Task prompt
Copy out the text of every row below without changing a character, and leave the pictures out of your answer.

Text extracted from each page
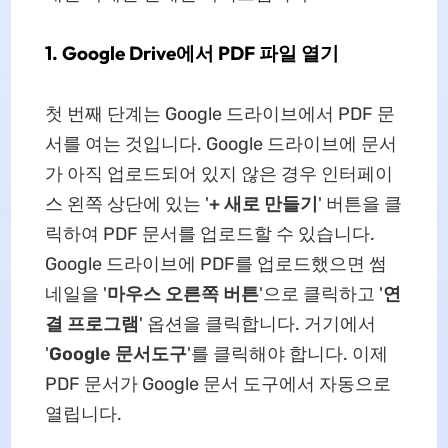
1. Google Drive에서 PDF 파일 열기
첫 번째 단계는 Google 드라이브에서 PDF 문
서를 여는 것입니다. Google 드라이브에 문서
가 아직 업로드되어 있지 않은 경우 인터페이
스 왼쪽 상단에 있는 '
+ 새로 만들기
' 버튼을 클
릭하여 PDF 문서를 업로드할 수 있습니다.
Google 드라이브에 PDF를 업로드했으면 썸
네일을 '
마우스 오른쪽 버튼
'으로 클릭하고 '
연
결 프로그램
' 옵션을 클릭합니다. 거기에서
'
Google 문서도구
'를 클릭해야 합니다. 이제
PDF 문서가 Google 문서 도구에서 자동으로
열립니다.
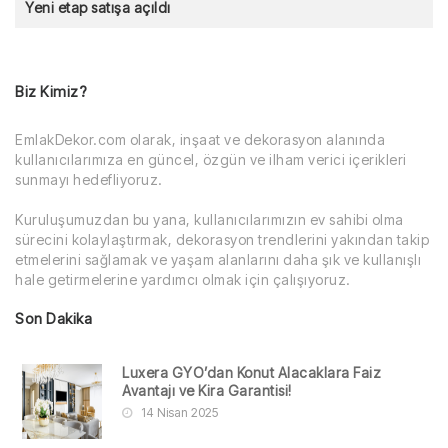
Yeni etap satışa açıldı
Biz Kimiz?
EmlakDekor.com olarak, inşaat ve dekorasyon alanında
kullanıcılarımıza en güncel, özgün ve ilham verici içerikleri
sunmayı hedefliyoruz.
Kuruluşumuzdan bu yana, kullanıcılarımızın ev sahibi olma
sürecini kolaylaştırmak, dekorasyon trendlerini yakından takip
etmelerini sağlamak ve yaşam alanlarını daha şık ve kullanışlı
hale getirmelerine yardımcı olmak için çalışıyoruz.
Son Dakika
Luxera GYO’dan Konut Alacaklara Faiz
Avantajı ve Kira Garantisi!
14 Nisan 2025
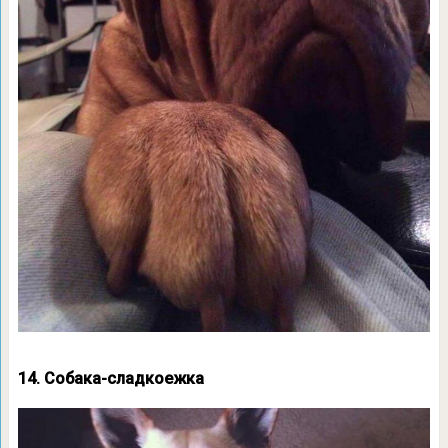
14. Собака-сладкоежка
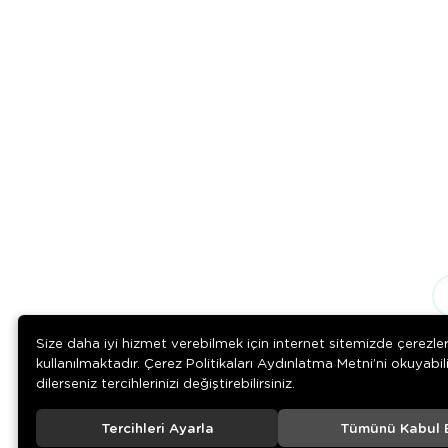
Size daha iyi hizmet verebilmek için internet sitemizde çerezle
kullanılmaktadır. Çerez Politikaları Aydınlatma Metni’ni okuyabil
dilerseniz tercihlerinizi değiştirebilirsiniz.
Tercihleri Ayarla
Tümünü Kabul 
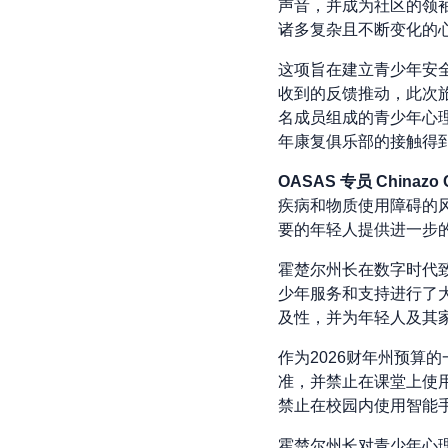
声音，并成为社区的领
诸多复杂且不断变化的
这项旨在建立青少年安全
收到的反馈推动，此次旅程
名成员组成的青少年心
年康复俱乐部的接触得
OASAS 专员 Chinazo
疾病和物质使用障碍的
要的年轻人提供进一步的
霍楚尔州长在数字时代
少年服务和支持进行了大
及性，并为年轻人及其
作为2026财年州预算
准，并禁止在课堂上使用
禁止在校园内使用智能
霍楚尔州长对青少年心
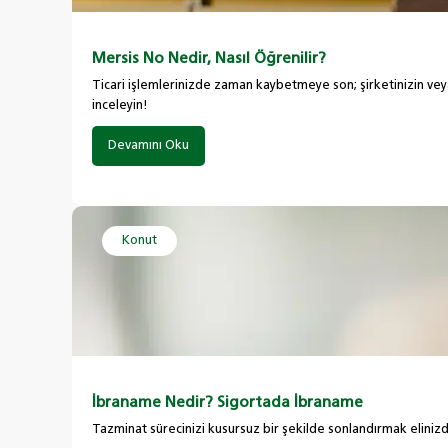
Mersis No Nedir, Nasıl Öğrenilir?
Ticari işlemlerinizde zaman kaybetmeye son; şirketinizin veya
inceleyin!
Devamını Oku
Konut
İbraname Nedir? Sigortada İbraname
Tazminat sürecinizi kusursuz bir şekilde sonlandırmak elinizd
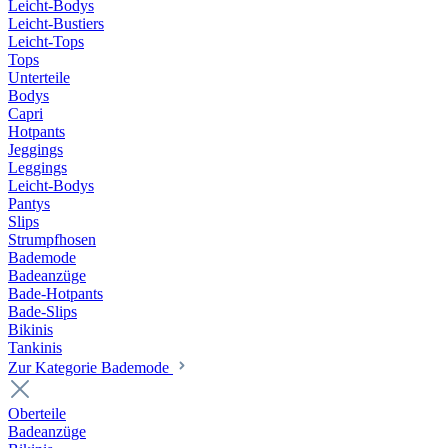
Leicht-Bodys
Leicht-Bustiers
Leicht-Tops
Tops
Unterteile
Bodys
Capri
Hotpants
Jeggings
Leggings
Leicht-Bodys
Pantys
Slips
Strumpfhosen
Bademode
Badeanzüge
Bade-Hotpants
Bade-Slips
Bikinis
Tankinis
Zur Kategorie Bademode
Oberteile
Badeanzüge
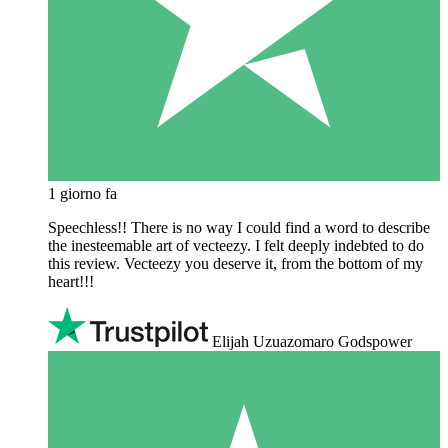
1 giorno fa
Speechless!! There is no way I could find a word to describe
the inesteemable art of vecteezy. I felt deeply indebted to do
this review. Vecteezy you deserve it, from the bottom of my
heart!!!
Elijah Uzuazomaro Godspower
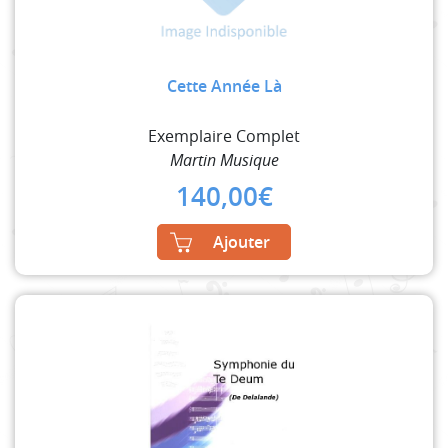
Cette Année Là
Exemplaire Complet
Martin Musique
140,00
€
Ajouter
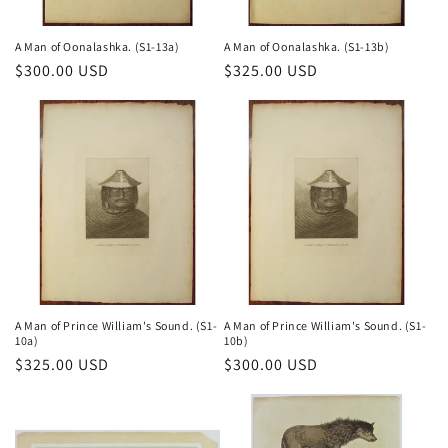
A Man of Oonalashka. (S1-13a)
A Man of Oonalashka. (S1-13b)
Prix
$300.00 USD
Prix
$325.00 USD
habituel
habituel
A Man of Prince William's Sound. (S1-
A Man of Prince William's Sound. (S1-
10a)
10b)
Prix
$325.00 USD
Prix
$300.00 USD
habituel
habituel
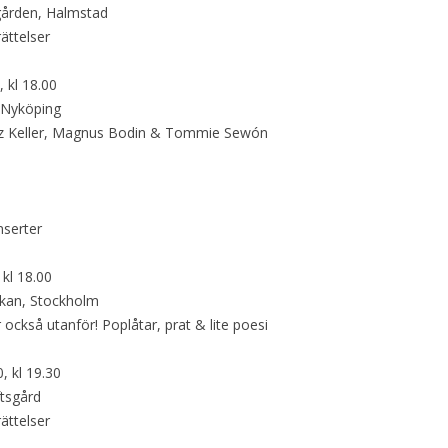
gården, Halmstad
ättelser
 kl 18.00
, Nyköping
tz Keller, Magnus Bodin & Tommie Sewón
nserter
 kl 18.00
rkan, Stockholm
r också utanför! Poplåtar, prat & lite poesi
, kl 19.30
ftsgård
ättelser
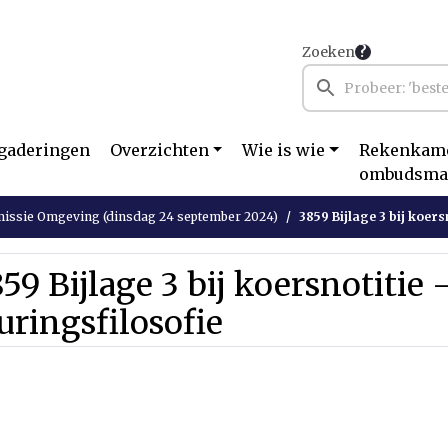
Zoeken
gaderingen
Overzichten
Wie is wie
Rekenkame
ombudsma
ssie Omgeving (dinsdag 24 september 2024)
3859 Bijlage 3 bij koers
59 Bijlage 3 bij koersnotitie 
uringsfilosofie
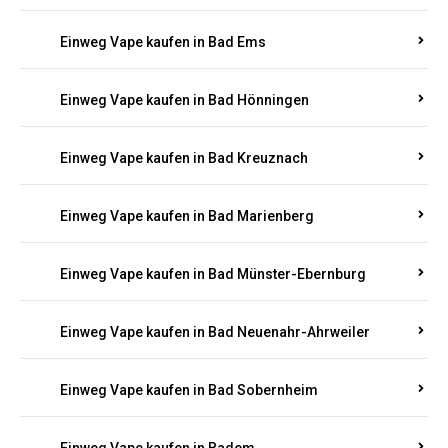
Einweg Vape kaufen in Bad Bergzabern
Einweg Vape kaufen in Bad Bertrich
Einweg Vape kaufen in Bad Breisig
Einweg Vape kaufen in Bad Dürkheim
Einweg Vape kaufen in Bad Ems
Einweg Vape kaufen in Bad Hönningen
Einweg Vape kaufen in Bad Kreuznach
Einweg Vape kaufen in Bad Marienberg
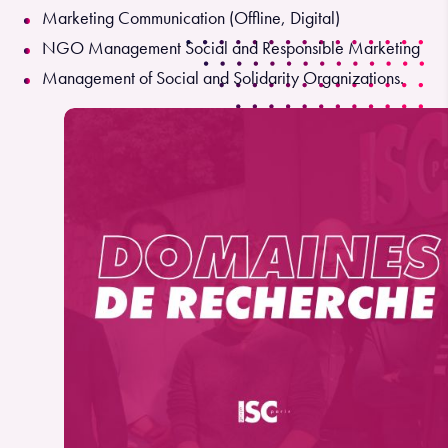
Marketing Communication (Offline, Digital)
NGO Management Social and Responsible Marketing
Management of Social and Solidarity Organizations.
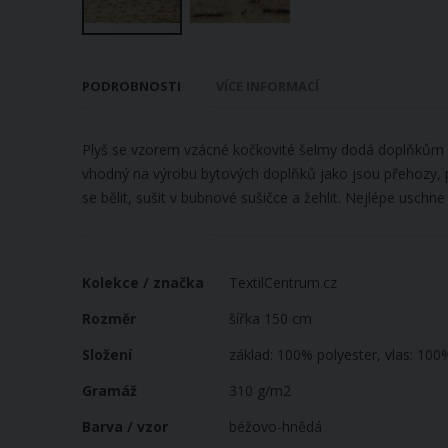
Přeskočit
na
PODROBNOSTI
VÍCE INFORMACÍ
začátek
galerie
s
Plyš se vzorem vzácné kočkovité šelmy dodá doplňkům a 
obrázky
vhodný na výrobu bytových doplňků jako jsou přehozy, p
se bělit, sušit v bubnové sušičce a žehlit. Nejlépe uschn
Více
Kolekce / značka
TextilCentrum.cz
informací
Rozměr
šířka 150 cm
Složení
základ: 100% polyester, vlas: 100
Gramáž
310 g/m2
Barva / vzor
béžovo-hnědá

Exercise solution
1. Google Drive에서 PDF 파일 열기
첫 번째 단계는 Google 드라이브에서 PDF 문
서를 여는 것입니다. Google 드라이브에 문서
가 아직 업로드되어 있지 않은 경우 인터페이
스 왼쪽 상단에 있는 '
+ 새로 만들기
' 버튼을 클
릭하여 PDF 문서를 업로드할 수 있습니다.
Google 드라이브에 PDF를 업로드했으면 썸
네일을 '
마우스 오른쪽 버튼
'으로 클릭하고 '
연
결 프로그램
' 옵션을 클릭합니다. 거기에서
'
Google 문서도구
'를 클릭해야 합니다. 이제
PDF 문서가 Google 문서 도구에서 자동으로
열립니다.
Yeni etap satışa açıldı
Biz Kimiz?
EmlakDekor.com olarak, inşaat ve dekorasyon alanında
kullanıcılarımıza en güncel, özgün ve ilham verici içerikleri
sunmayı hedefliyoruz.
Kuruluşumuzdan bu yana, kullanıcılarımızın ev sahibi olma
sürecini kolaylaştırmak, dekorasyon trendlerini yakından takip
etmelerini sağlamak ve yaşam alanlarını daha şık ve kullanışlı
hale getirmelerine yardımcı olmak için çalışıyoruz.
Son Dakika
Luxera GYO’dan Konut Alacaklara Faiz
Avantajı ve Kira Garantisi!
14 Nisan 2025
14. Собака-сладкоежка
Size daha iyi hizmet verebilmek için internet sitemizde çerezle
kullanılmaktadır. Çerez Politikaları Aydınlatma Metni’ni okuyabil
dilerseniz tercihlerinizi değiştirebilirsiniz.
Tercihleri Ayarla
Tümünü Kabul 
声音，并成为社区的领
诸多复杂且不断变化的
这项旨在建立青少年安全
收到的反馈推动，此次旅程
名成员组成的青少年心
年康复俱乐部的接触得
OASAS 专员 Chinazo
疾病和物质使用障碍的
要的年轻人提供进一步的
霍楚尔州长在数字时代
少年服务和支持进行了大
及性，并为年轻人及其
作为2026财年州预算
准，并禁止在课堂上使用
禁止在校园内使用智能
霍楚尔州长对青少年心
Mersis No Nedir, Nasıl Öğrenilir?
Ticari işlemlerinizde zaman kaybetmeye son; şirketinizin veya
inceleyin!
Devamını Oku
Konut
İbraname Nedir? Sigortada İbraname
Tazminat sürecinizi kusursuz bir şekilde sonlandırmak elinizd
Leicht-Bodys
Leicht-Bustiers
Leicht-Tops
Tops
Unterteile
Bodys
Capri
Hotpants
Jeggings
Leggings
Leicht-Bodys
Pantys
Slips
Strumpfhosen
Bademode
Badeanzüge
Bade-Hotpants
Bade-Slips
Bikinis
Tankinis
Zur Kategorie Bademode
Oberteile
Badeanzüge
1 giorno fa
Speechless!! There is no way I could find a word to describe
the inesteemable art of vecteezy. I felt deeply indebted to do
this review. Vecteezy you deserve it, from the bottom of my
heart!!!
Elijah Uzuazomaro Godspower
Cette Année Là
Exemplaire Complet
Martin Musique
140,00
€
Ajouter
A Man of Oonalashka. (S1-13a)
A Man of Oonalashka. (S1-13b)
Prix
$300.00 USD
Prix
$325.00 USD
habituel
habituel
A Man of Prince William's Sound. (S1-
A Man of Prince William's Sound. (S1-
10a)
10b)
Prix
$325.00 USD
Prix
$300.00 USD
habituel
habituel
gården, Halmstad
ättelser
 kl 18.00
, Nyköping
tz Keller, Magnus Bodin & Tommie Sewón
nserter
 kl 18.00
rkan, Stockholm
r också utanför! Poplåtar, prat & lite poesi
, kl 19.30
ftsgård
ättelser
Zoeken
gaderingen
Overzichten
Wie is wie
Rekenkame
ombudsma
ssie Omgeving (dinsdag 24 september 2024)
3859 Bijlage 3 bij koers
59 Bijlage 3 bij koersnotitie 
uringsfilosofie
Einweg Vape kaufen in Bad Bergzabern
Einweg Vape kaufen in Bad Bertrich
Einweg Vape kaufen in Bad Breisig
Einweg Vape kaufen in Bad Dürkheim
Einweg Vape kaufen in Bad Ems
Einweg Vape kaufen in Bad Hönningen
Einweg Vape kaufen in Bad Kreuznach
Einweg Vape kaufen in Bad Marienberg
Marketing Communication (Offline, Digital)
NGO Management Social and Responsible Marketing
Management of Social and Solidarity Organizations.
Přeskočit
na
PODROBNOSTI
VÍCE INFORMACÍ
začátek
galerie
s
Plyš se vzorem vzácné kočkovité šelmy dodá doplňkům a 
obrázky
vhodný na výrobu bytových doplňků jako jsou přehozy, p
se bělit, sušit v bubnové sušičce a žehlit. Nejlépe uschn
Více
Kolekce / značka
TextilCentrum.cz
informací
Rozměr
šířka 150 cm
Složení
základ: 100% polyester, vlas: 100
Gramáž
310 g/m2
Barva / vzor
béžovo-hnědá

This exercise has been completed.